研究課題/領域番号 |
23340040
|
研究機関 | 千葉大学 |
研究代表者 |
松元 亮治 千葉大学, 大学院・理学研究科, 教授 (00209660)
|
研究分担者 |
花輪 知幸 千葉大学, 先進科学センター, 教授 (50172953)
廣瀬 重信 独立行政法人海洋研究開発機構, 地球内部ダイナミクス領域, 主任研究員 (90266924)
町田 真美 九州大学, 大学院・理学研究院, 助教 (50455200)
根來 均 日本大学, 理工学部, 准教授 (30300891)
|
キーワード | 理論天文学 / X線天文学 / 磁気流体力学 / 降着円盤 / 宇宙ジェット / ブラックホール / 幅射流体力学 / 数値天体物理学 |
研究概要 |
理論シミュレーション分野と観測分野の連携によって「ブラックホール+降着円盤」系における降着率変動に伴う状態遷移過程の全貌を明らかにすることを目的として、(1)輻射磁気流体シミュレータ改訂班、(2)シミュレーション実施・可視化・データ解析班、(3)X線観測連携班による研究を実施した。
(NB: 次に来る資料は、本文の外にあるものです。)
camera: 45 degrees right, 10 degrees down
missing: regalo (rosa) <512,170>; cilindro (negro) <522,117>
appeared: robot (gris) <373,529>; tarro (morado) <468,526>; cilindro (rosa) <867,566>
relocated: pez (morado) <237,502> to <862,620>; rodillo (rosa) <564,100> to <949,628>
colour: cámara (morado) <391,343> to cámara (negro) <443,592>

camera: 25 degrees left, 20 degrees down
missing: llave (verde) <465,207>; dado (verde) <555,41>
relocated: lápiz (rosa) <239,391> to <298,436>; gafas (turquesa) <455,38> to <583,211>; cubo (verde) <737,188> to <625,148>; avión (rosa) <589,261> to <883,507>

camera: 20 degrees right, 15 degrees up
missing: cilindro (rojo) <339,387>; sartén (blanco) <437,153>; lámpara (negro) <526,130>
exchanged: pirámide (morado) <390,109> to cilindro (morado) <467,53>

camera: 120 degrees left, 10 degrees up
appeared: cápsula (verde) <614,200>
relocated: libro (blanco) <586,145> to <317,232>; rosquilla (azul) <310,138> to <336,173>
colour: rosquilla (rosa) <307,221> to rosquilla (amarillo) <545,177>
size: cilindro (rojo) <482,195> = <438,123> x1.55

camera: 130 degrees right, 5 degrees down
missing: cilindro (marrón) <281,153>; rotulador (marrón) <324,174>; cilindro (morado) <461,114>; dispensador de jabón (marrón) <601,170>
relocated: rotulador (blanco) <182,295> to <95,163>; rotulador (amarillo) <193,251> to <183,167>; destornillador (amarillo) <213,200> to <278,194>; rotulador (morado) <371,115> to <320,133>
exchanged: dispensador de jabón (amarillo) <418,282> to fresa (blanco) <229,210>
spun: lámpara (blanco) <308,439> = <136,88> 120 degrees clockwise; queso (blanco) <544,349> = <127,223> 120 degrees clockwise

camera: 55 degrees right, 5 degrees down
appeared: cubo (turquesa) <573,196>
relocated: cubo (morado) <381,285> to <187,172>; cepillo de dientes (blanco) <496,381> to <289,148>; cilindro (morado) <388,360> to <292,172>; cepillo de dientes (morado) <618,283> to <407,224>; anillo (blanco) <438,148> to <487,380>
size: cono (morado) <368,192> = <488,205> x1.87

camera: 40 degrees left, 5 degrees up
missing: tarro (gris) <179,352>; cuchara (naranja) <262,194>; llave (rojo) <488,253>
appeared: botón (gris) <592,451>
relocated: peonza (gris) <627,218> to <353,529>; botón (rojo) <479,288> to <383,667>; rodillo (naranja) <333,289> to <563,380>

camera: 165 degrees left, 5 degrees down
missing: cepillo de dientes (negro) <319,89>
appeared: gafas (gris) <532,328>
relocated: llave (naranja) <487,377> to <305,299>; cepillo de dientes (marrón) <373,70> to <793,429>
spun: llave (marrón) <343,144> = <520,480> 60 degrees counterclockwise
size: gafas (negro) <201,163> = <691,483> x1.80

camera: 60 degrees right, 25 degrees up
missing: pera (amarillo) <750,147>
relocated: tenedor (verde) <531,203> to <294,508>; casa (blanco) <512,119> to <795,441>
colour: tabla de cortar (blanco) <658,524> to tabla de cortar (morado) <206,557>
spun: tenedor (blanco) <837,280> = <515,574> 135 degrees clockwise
輻射磁気流体班では輻射輸送方程式の角度方向に関する1次モーメント式を用いて輻射流束の時間発展を陽的差分法によって解くモジュールを実装してテスト計算を実施し、降着円盤の3次元輻射磁気流体計算に適用する準備ができた。シミュレーション班では円盤ダイナモの3次元磁気流体シミュレーションを実施し、方位角方向の平均磁場が準周期的に反転すること、赤道面に関して対称な状態と反対称な状態間を遷移すること等を明らかにした。また、光子輸送のモンテカルロ計算を行って輻射スペクトルを求めるモジュールを実装し、ブラックホールへの超臨界降着の輻射流体シミュレーション結果に適用した。その結果、回転軸付近の低密度領域と降着流の境界に生成される衝撃波加熱領域における逆コンプトン散乱によって10keV以上の冪スペクトルが形成されること、降着率がさらに高い場合には円盤からの低温アウトフローでのコンプトン散乱によって5keV以上の成分が弱くなること等が明らかになり、超高光度X線源(ULX)で観測されている光度(降着率)と輻射スペクトル変化の関係を再現することができた。観測との連携については2011年8月に北海道大学で開催された滞在型ワークショップ「全天体形成」の第1週「コンパクト天体・活動銀河(オーガナイザー:松元)」において集中的な議論を行い、輻射磁気流体計算を通して説明すべき観測事実を明確にした。MAXIや「すざく」による観測結果についても随時、情報交換を行った。
|
現在までの達成度 (区分) |
現在までの達成度 (区分)
2: おおむね順調に進展している
理由
1次モーメント法に基づく輻射磁気流体コードの並列計算機への実装、低振動数準周期変動(QPO)の一因となる円盤ダイナモの3次元磁気流体計算、シミュレーション結果に基づく輻射スペクトル計算コードの実装等において成果が得られている。理論と観測の連携も強化され、研究はおおむね順調に進展している。
|
今後の研究の推進方策 |
東京大学情報基盤センター等に1PFLOPSクラスの超並列計算機が導入されて従来の10倍以上の計算量のシミュレーションが可能になり、円盤全体を計算領域とする大局的な3次元輻射磁気流体シミュレーションを実施できる環境が整った。この機会を活用して、高い並列性能が得られる1次モーメント法に基づく3次元輻射磁気流体シミュレーションを世界に先駆けて実施し、降着率変動に伴うブラックホール降着円盤の状態遷移過程を解明していく。平成24年度中に明るいハードステートからソフトステートへの遷移のシミュレーションを実施する計画である。